| Available records |
++++++

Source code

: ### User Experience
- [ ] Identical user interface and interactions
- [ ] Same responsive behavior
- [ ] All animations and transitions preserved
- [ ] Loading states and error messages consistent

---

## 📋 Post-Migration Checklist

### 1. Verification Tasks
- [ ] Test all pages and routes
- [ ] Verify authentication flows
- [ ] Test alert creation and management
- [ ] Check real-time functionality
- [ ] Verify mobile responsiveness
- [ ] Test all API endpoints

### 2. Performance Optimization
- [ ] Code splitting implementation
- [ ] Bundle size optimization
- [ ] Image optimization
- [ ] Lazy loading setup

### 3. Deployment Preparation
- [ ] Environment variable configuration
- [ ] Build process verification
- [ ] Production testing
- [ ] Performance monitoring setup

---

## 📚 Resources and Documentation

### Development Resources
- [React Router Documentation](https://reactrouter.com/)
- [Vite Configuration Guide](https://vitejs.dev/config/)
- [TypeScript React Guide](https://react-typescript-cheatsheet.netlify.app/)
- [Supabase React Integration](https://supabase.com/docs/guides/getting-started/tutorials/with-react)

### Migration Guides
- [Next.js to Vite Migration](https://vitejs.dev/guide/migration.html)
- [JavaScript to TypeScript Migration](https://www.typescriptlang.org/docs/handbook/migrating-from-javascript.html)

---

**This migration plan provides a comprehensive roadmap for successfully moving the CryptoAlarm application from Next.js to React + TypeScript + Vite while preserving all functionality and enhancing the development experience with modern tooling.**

++++++

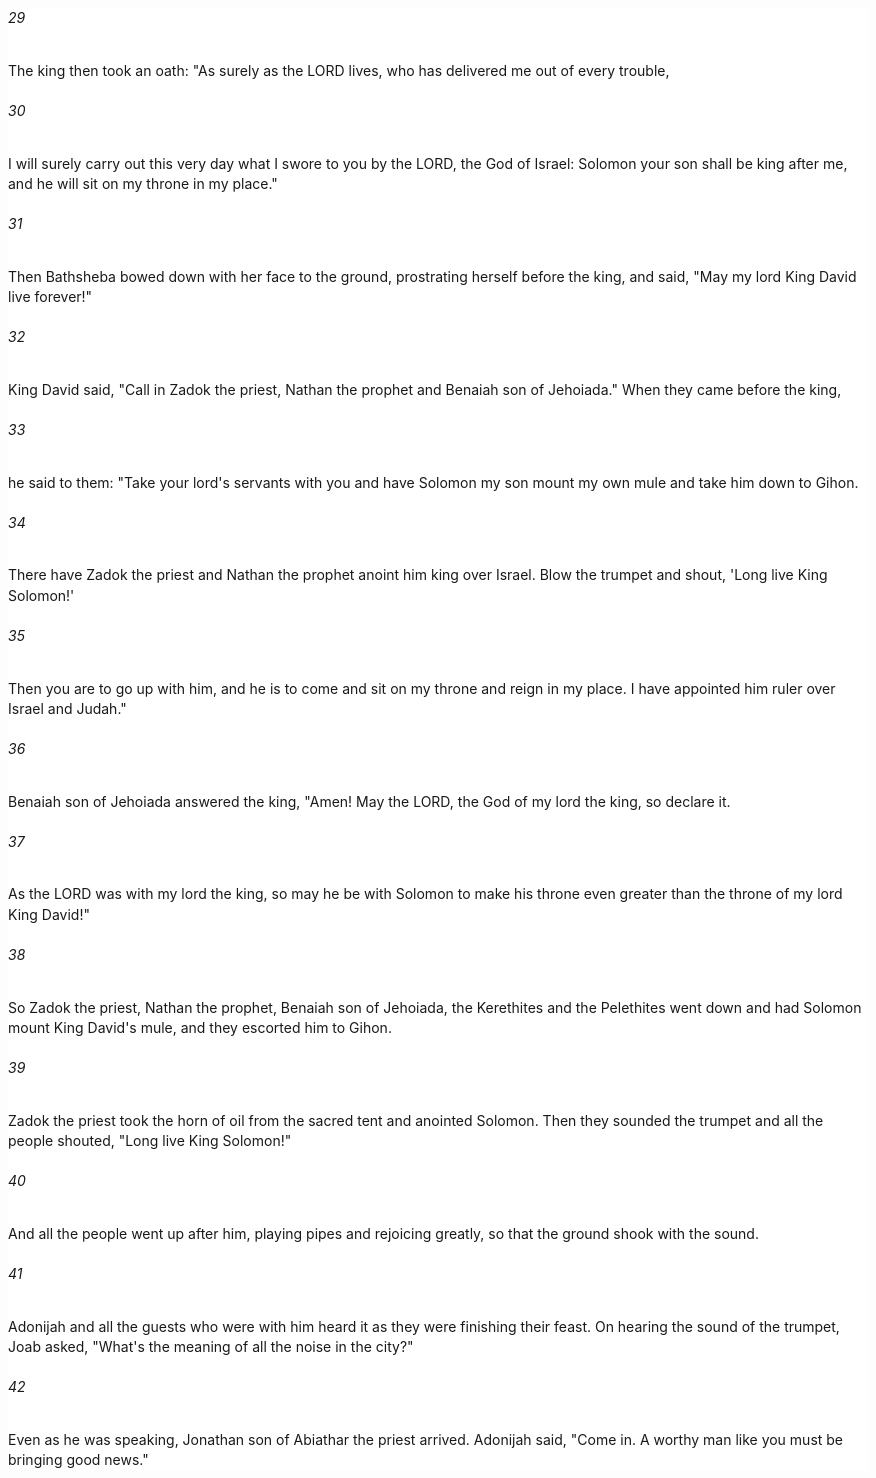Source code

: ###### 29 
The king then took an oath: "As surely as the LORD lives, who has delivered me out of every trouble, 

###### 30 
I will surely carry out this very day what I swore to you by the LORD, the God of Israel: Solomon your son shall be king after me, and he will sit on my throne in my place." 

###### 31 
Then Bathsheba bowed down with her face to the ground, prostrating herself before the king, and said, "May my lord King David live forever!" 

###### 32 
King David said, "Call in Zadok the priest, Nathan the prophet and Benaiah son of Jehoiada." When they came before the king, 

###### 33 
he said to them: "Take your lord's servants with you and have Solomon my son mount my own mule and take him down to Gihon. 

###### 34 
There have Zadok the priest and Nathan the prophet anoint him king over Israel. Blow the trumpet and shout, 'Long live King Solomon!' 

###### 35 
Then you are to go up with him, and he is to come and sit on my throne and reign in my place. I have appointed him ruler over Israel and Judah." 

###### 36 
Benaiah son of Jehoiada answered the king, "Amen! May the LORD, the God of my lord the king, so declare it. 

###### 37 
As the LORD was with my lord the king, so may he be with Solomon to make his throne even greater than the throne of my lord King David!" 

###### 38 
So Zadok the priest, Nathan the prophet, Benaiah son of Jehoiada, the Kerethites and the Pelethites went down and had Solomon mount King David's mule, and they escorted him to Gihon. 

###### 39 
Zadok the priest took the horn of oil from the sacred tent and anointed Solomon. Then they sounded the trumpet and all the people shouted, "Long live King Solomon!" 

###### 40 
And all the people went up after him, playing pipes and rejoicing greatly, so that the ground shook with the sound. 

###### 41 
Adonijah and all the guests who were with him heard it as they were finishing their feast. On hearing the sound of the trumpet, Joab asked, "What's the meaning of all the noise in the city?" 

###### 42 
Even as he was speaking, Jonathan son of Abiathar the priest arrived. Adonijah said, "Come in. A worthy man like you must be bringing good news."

++++++

| Problem description |
Across the entries above, how many lines include the word "React"? Give only the number.

| Written reply |
4